The GitHub competitor, GitLab, is reportedly looking for a company to acquire it. This development was reported by Reuters after people familiar with the matter divulged the information.
Sources told Reuters that GitLab is already working with investment bankers on a sale process and has attracted interest, including from the cloud monitoring firm Datadog. While this seems encouraging for GitLab, no sale has been confirmed yet and any deal that does go through is still several weeks away according to the anonymous sources.
What"s interesting is that Alphabet, the parent company of Google has a 22.2% stake in GitLab through its venture capital arm, CapitalG. If Datadog failed to buy GitLab then perhaps Alphabet may step up to acquire it, after all, rival GitHub is owned by Microsoft.

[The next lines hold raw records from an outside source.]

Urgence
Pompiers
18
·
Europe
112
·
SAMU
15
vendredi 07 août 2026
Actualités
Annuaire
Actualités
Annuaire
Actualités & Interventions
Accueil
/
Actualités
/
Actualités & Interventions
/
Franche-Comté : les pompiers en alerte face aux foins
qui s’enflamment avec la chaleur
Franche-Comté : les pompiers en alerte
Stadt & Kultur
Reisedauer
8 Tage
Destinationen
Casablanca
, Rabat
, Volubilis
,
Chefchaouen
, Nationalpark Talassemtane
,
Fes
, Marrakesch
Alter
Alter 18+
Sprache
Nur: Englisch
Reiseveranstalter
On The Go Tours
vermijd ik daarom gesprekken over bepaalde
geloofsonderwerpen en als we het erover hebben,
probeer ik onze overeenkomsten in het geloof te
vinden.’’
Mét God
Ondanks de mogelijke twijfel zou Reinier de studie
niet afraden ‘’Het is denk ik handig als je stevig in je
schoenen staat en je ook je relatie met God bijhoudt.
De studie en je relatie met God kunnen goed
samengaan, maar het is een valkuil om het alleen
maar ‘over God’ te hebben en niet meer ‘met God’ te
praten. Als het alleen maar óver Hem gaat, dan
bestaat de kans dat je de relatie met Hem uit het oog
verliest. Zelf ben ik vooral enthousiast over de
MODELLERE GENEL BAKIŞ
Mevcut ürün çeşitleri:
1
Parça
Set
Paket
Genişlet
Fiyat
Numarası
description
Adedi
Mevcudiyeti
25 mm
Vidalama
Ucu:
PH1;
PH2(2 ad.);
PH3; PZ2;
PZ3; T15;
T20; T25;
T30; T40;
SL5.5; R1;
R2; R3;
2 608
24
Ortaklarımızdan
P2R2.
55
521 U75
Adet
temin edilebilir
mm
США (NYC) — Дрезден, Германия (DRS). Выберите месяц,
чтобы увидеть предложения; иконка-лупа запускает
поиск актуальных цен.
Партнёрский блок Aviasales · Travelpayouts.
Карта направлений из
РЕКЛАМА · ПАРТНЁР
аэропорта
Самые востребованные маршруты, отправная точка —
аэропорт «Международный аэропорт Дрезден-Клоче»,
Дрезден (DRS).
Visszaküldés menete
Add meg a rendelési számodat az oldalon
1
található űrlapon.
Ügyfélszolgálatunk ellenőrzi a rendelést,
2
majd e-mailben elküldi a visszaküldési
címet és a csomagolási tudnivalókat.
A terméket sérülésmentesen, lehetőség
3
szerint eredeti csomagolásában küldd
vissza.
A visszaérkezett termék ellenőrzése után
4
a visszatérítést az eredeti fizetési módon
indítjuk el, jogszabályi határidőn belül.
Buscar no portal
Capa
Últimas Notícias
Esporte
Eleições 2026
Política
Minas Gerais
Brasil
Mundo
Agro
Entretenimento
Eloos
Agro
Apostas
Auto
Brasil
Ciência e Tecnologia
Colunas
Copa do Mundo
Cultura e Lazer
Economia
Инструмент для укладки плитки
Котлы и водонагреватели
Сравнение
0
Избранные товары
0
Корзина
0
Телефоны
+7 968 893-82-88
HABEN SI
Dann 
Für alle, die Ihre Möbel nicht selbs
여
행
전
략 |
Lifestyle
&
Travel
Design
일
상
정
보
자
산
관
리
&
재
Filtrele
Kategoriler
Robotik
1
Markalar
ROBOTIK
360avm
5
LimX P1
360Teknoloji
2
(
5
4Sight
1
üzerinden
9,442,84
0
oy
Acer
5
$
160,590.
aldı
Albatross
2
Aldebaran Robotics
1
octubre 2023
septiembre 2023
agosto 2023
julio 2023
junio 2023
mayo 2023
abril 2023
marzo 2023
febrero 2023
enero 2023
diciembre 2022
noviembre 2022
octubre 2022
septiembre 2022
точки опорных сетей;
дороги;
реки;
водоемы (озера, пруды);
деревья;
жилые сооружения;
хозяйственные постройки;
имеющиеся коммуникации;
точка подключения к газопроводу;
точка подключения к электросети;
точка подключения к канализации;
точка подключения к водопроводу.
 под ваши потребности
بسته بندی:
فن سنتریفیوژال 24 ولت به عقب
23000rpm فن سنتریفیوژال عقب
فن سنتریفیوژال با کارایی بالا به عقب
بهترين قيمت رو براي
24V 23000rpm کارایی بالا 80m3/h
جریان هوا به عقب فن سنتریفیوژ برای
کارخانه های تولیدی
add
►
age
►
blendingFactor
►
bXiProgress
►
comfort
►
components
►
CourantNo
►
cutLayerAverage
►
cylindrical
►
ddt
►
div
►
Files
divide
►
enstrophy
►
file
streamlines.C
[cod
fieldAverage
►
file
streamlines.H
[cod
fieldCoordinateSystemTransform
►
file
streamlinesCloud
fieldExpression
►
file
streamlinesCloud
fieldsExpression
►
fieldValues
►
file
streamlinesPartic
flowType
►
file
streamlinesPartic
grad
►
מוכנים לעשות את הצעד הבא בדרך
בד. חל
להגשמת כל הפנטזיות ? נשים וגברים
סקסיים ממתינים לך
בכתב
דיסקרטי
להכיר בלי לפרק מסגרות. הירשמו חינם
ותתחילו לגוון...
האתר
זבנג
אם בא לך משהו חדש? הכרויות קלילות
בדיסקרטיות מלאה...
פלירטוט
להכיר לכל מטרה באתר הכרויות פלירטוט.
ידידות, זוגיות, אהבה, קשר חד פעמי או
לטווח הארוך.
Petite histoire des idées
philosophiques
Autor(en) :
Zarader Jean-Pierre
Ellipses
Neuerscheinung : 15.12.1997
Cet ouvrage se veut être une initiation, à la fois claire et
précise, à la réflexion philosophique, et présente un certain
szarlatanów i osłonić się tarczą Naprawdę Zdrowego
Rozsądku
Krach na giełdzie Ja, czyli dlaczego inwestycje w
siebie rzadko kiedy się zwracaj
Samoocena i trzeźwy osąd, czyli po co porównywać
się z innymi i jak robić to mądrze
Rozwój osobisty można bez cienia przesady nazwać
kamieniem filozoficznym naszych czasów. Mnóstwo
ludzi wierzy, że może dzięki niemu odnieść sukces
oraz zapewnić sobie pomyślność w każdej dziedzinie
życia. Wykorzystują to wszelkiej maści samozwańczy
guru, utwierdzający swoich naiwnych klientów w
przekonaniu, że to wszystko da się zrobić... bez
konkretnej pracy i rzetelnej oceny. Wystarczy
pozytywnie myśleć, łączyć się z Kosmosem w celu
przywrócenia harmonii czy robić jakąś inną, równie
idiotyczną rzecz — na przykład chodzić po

The company currently has a market value of about $8 billion, that"s more than the $7.5 billion that Microsoft paid for GitHub in 2018.
The news about GitLab seeking to be acquired comes against a backdrop of the tech sector making up the largest share of mergers and acquisitions during the first half of 2024. According to Reuters, companies are looking to expand their offerings due to AI and cloud computing and this is done through acquisitions of companies who work on products and services of interest.
The outlet also mentioned that GitLab"s shares are 16% down this year so far because investors are concerned that customers are reducing their spending. The stock underperformed the S&P 500 Application Software Index which has actually risen by 3%.
In more bad news for the company, its CEO and co-founder Sid Sijbrandij said in an earnings call last month that he would be undergoing cancer treatment for osteosarcoma, this is the second time he has been treated for this condition. He told investors that he would be focusing on making a full recovery alongside performing his duties as GitLab CEO.